Добавить в цитаты Настройки чтения

Страница 2 из 3

Она ненавидела ее так же, как того светловолосого немца, но не могла убить. А та, словно смеясь, стала бегать по банкам, подгрызая крышки и стуча по ним лапками. Вот и теперь она делала то же самое.

– Опять пришла. Крыса, – сказала Авелин и бросила в сторону шороха косой.

Фонарик Уокера уставился на полку, и зверек, напугавшись, соскользнул с банки, утягивая ее за собой. Звук разбившегося стекла оказался не таким громким – полка находилась невысоко. Крыса на мгновение увязла в разлившемся джеме, но потом сразу определила выход и забралась по рукаву кителя к Армэлю. Авелин в ужасе бросилась к нему.

– Убейте ее, месье Уокер, – страшным полушепотом воскликнула она, и Уокер привстал. – Убейте! Она опять начнет есть его ногу. Месье Уокер, держите ее! Вот она!

Крыса залезла под китель со стороны ног и копошилась теперь на животе. Армэль впервые, как видел Уокер, стал подавать признаки жизни. Он все еще не открывал глаз, но шевелил рукой, пытаясь поднять ее к тому месту, где сидела крыса. Рука падала. Каждое движение распространяло смрад.

– Ави, Ави, – слабо бормотал он, – она пришла. Она кусает меня. Ави, Ави…

– Месье Уокер!

Авелин стянула китель, скомкала его в ужасе и злобе и навалилась сверху. Ком дрожал. Уокер светил на него, нависнув сверху со штык-ножом в руке, и медлил. Дыхание участилось, но он уже не чувствовал запах, который витал вокруг. Крыса бешено билась под куполом сукна и пищала.

– Месье Уокер, – снова воскликнула девушка и зажмурилась, зажимая китель. – Пожалуйста.

Он ударил дважды. Второй удар был убийственным – лезвие вышло из кителя, обагренное кровью, и с глухим звоном упало на землю. Фонарь лег рядом. Под провалившимся куполом прекратился писк. Все было кончено.

Уокеру показалось, что Авелин проводила его странным благодарным взглядом, когда он ушел во тьму, где сидел раньше. Слабость и желание сна, чувство разочарования и ненависть к подвальному воздуху вновь овладели им.

«Ави, Ави», – снова слышалось во мраке угла, и это имя, эти едва живые буквы так били по голове Уокера, что он закрыл глаза руками. Он увидел простор поля в Лайт Плейсе, калитку с ржавым крюком и зеленую английскую траву. Небо виделось как яркий свод, и не было солнца, не было облаков.

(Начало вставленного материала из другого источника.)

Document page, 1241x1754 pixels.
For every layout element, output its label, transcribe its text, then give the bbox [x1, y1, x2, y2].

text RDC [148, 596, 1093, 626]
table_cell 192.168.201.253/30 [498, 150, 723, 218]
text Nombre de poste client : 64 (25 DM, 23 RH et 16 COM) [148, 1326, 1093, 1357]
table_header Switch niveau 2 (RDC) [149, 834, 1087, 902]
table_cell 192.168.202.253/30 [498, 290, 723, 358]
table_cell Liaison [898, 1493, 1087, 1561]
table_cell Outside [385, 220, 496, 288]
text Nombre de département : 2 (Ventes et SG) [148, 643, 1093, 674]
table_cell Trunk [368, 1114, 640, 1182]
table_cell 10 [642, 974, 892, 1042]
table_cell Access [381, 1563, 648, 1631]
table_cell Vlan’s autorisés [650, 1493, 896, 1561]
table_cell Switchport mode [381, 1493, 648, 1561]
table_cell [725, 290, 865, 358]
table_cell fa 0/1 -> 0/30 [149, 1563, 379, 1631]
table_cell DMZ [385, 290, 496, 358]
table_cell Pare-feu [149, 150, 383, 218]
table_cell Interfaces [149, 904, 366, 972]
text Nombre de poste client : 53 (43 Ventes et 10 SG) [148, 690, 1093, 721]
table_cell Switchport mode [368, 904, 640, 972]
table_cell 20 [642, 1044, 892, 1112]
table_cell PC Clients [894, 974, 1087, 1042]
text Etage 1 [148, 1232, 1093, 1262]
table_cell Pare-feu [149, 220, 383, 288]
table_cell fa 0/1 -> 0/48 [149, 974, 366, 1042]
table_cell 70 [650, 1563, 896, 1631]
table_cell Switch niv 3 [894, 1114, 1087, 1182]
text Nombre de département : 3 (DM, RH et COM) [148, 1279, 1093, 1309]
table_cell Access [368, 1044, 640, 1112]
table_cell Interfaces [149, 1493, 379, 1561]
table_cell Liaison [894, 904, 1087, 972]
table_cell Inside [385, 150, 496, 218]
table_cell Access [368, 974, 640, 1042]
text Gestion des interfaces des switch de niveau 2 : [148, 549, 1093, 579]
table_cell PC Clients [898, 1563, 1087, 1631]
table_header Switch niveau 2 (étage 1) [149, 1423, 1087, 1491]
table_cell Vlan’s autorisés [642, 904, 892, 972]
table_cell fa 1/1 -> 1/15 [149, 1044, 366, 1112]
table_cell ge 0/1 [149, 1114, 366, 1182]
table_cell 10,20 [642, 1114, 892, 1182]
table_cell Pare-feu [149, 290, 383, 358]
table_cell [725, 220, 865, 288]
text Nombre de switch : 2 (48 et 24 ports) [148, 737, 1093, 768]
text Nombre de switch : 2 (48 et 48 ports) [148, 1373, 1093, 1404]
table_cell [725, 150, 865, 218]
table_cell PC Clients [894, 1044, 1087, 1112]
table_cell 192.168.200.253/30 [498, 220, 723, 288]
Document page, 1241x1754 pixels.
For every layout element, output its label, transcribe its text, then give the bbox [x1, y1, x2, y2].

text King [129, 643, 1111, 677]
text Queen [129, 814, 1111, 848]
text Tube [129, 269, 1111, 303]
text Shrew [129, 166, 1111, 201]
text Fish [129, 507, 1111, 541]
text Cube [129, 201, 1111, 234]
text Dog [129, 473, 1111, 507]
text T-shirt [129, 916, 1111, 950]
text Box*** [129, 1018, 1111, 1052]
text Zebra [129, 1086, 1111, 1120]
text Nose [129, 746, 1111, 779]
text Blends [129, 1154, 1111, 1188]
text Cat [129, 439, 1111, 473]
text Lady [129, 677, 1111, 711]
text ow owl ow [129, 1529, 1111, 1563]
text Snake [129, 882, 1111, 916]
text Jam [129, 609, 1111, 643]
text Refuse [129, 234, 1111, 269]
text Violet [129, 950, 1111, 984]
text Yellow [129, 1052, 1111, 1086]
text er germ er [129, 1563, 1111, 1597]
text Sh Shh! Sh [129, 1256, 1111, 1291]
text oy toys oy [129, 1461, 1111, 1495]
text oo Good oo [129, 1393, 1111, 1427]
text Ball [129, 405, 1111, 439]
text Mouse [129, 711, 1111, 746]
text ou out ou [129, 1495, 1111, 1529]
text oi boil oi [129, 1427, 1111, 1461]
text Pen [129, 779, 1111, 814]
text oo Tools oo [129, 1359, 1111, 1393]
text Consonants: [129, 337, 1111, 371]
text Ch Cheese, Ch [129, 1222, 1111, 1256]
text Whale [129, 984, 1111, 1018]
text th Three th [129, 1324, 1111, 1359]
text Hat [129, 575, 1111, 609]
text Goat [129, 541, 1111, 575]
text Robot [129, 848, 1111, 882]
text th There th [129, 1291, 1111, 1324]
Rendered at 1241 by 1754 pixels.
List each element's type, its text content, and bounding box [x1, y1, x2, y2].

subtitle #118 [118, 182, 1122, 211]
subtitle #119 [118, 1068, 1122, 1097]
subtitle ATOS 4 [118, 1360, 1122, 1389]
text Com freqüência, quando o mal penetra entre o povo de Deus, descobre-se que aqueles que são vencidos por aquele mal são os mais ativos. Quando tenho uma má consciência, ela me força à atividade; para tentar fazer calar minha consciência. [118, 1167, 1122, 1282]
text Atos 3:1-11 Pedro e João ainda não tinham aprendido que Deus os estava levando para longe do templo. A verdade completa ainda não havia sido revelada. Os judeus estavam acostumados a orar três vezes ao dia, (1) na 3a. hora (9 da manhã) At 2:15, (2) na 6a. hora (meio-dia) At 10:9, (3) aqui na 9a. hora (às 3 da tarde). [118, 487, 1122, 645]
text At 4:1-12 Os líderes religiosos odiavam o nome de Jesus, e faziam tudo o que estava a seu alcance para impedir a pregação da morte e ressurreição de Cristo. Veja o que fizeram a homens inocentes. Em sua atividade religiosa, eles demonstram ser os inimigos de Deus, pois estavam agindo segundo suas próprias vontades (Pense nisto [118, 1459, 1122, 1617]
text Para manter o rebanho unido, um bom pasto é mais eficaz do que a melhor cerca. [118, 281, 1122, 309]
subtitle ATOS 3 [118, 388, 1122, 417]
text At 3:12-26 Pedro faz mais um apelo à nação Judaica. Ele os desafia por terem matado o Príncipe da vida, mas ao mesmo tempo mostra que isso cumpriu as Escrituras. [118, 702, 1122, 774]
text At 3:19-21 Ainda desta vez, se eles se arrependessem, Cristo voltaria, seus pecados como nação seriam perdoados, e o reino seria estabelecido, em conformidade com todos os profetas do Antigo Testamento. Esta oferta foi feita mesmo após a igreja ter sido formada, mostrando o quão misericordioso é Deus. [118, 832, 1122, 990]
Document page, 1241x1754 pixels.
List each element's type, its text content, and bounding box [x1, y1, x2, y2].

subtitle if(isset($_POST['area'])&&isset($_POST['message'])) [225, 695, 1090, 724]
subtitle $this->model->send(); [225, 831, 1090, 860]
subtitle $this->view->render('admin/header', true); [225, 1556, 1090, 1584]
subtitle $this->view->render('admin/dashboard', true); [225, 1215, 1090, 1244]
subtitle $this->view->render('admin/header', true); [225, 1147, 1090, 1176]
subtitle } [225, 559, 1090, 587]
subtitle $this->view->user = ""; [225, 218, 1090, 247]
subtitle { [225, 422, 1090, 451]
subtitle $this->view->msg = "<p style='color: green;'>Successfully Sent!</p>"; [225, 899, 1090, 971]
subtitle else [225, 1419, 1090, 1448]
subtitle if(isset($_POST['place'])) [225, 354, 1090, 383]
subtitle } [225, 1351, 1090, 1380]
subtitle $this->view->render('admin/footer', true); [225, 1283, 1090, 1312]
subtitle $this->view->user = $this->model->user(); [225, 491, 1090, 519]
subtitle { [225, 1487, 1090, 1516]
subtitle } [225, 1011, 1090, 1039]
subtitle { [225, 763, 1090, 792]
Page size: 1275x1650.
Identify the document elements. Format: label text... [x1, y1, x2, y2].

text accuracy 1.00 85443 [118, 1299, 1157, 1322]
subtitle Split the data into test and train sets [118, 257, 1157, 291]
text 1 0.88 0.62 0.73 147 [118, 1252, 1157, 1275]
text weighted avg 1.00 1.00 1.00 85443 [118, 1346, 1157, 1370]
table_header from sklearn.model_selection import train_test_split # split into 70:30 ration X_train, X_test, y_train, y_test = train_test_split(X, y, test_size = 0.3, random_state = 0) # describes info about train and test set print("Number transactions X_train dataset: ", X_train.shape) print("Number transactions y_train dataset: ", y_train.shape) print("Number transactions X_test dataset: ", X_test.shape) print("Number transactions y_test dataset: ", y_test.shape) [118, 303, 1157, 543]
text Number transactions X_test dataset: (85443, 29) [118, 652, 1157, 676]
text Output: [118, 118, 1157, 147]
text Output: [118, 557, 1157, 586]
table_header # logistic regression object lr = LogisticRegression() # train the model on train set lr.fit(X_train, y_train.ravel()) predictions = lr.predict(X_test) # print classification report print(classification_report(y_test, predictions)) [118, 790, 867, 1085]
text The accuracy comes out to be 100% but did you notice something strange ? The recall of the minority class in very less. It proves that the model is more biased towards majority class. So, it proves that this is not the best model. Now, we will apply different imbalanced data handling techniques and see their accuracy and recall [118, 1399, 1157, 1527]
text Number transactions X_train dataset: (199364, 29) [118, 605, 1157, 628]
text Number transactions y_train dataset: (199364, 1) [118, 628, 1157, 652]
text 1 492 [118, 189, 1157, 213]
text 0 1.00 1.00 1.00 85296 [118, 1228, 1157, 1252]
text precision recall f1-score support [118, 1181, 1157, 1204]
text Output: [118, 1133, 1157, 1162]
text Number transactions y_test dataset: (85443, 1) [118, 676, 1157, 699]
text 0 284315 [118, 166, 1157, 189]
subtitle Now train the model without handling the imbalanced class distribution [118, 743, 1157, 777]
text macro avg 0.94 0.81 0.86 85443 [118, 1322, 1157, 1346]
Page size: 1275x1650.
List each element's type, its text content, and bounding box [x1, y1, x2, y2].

Он увидел белый дом и матушку, стоящую на его скрипучих ступенях. Увидел отца в форме, но без оружия, и к нему бежали его дети – братья и сестры Уокера. «Папа, здесь Тео! Наш Тео!» – кричала ему самая младшая Саманта. Неожиданно перед Уокером возникла черная строчка: «Милый Тео, с прискорбием сообщаю, что малышка Сэм и Кэти умерли от скарлатины в этот апрель». Он открыл глаза.

Авелин сидела напротив Армэля, как надгробный ангел. Наконец, схватив фонарик подобно скипетру, она смогла разглядеть того, кого без зазрения совести называла братом. Нога у него разбухла и почернела до перехода стопы в голень, а крыса успела выгрызть из нее небольшой кусок. Гной с кожи и мышц натек на ящики, как сок испортившихся яблок. Сепсис был несомненен. И скорая смерть была несомненна.

– Ави, здесь кто-то есть. Я слышал голос… голос.

Она подняла китель, отряхнула, чтобы сильно не пылить, и вновь накинула его на Армэля.

– Здесь только я и ты. Крысы нет. Я и ты, дорогой Армэль.

– Спасибо, Ави… Я видел горящий Манжер и людей на руинах… Скажи, что он не пал, Ави.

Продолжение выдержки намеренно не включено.